→ **EXERCISE OBJECTIVE**
How would you render this sentence from the trust excerpt in Spanish: "As a grantor trust, the Trust will incur no federal income tax liability."?

→ **EXCERPT**
□ □ □ □

There is a deficit balance due PNR as of December 31, 2002 of $825,616 that will be deducted from any future gross proceeds on the Royalty Properties, which deduction will reduce future Royalty income. In addition, no Royalty income will be distributed to unitholders until the Trustee recoups Trust expenses being paid from the reserve that the Trustee has established for anticipated future expenses. As of December 31, 2002 $513,244 will be recouped by the Trustee from future Royalty income before Trust distributions will resume. The unexpended amount withheld by PNR for future abandonment costs at December 31, 2002 was $5,640,443.
(4) Distributions to Unitholders
Under the terms of the Trust Indenture, the Trustee must distribute to the unitholders all cash receipts, after paying liabilities and providing for cash reserves as determined necessary by the Trustee. The amounts distributed are determined on a monthly basis and are payable to unitholders of record as of the last business day of each month. However, cash distributions are made quarterly in January, April, July and October, and include interest earned from the monthly record dates to the dates of distribution.
(5) Federal Income Taxes
The Trustee reports on the basis that the Trust is a grantor trust. Based on its previous audit policy, the Internal Revenue Service (the "IRS") is expected to concur with such action. No IRS ruling has been received or requested with respect to the Trust, however, and no court case has been decided involving identical facts and circumstances. It is possible, therefore, that the IRS would assert upon audit that the Trust is taxable as a corporation and that a court might agree with such assertion.
As a grantor trust, the Trust will incur no federal income tax liability. In addition, it will incur little or no federal income tax liability if it is held to be a non-grantor trust. If the Trust were held to be taxable as a corporation, it would have to pay tax on its net taxable income at the corporate rate.

□ □ □ □

→ **SOURCE EXCERPT**
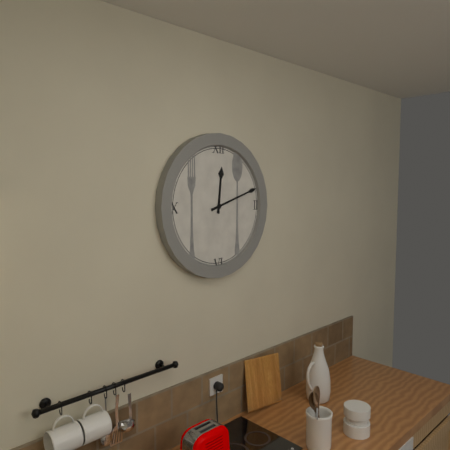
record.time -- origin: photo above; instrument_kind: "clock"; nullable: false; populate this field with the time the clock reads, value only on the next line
12:12
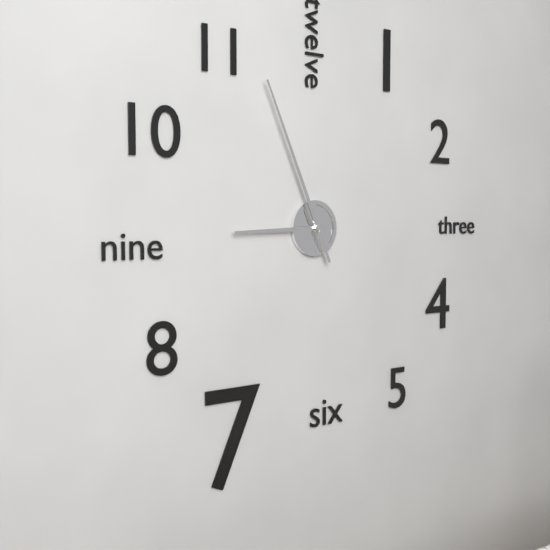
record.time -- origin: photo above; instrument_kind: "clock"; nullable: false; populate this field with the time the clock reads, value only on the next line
8:56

□ □ □ □

→ **SOLUTION TO THIS TASK**
Como fideicomiso de otorgante, el Fideicomiso no incurrirá en ninguna obligación por el impuesto federal sobre la renta.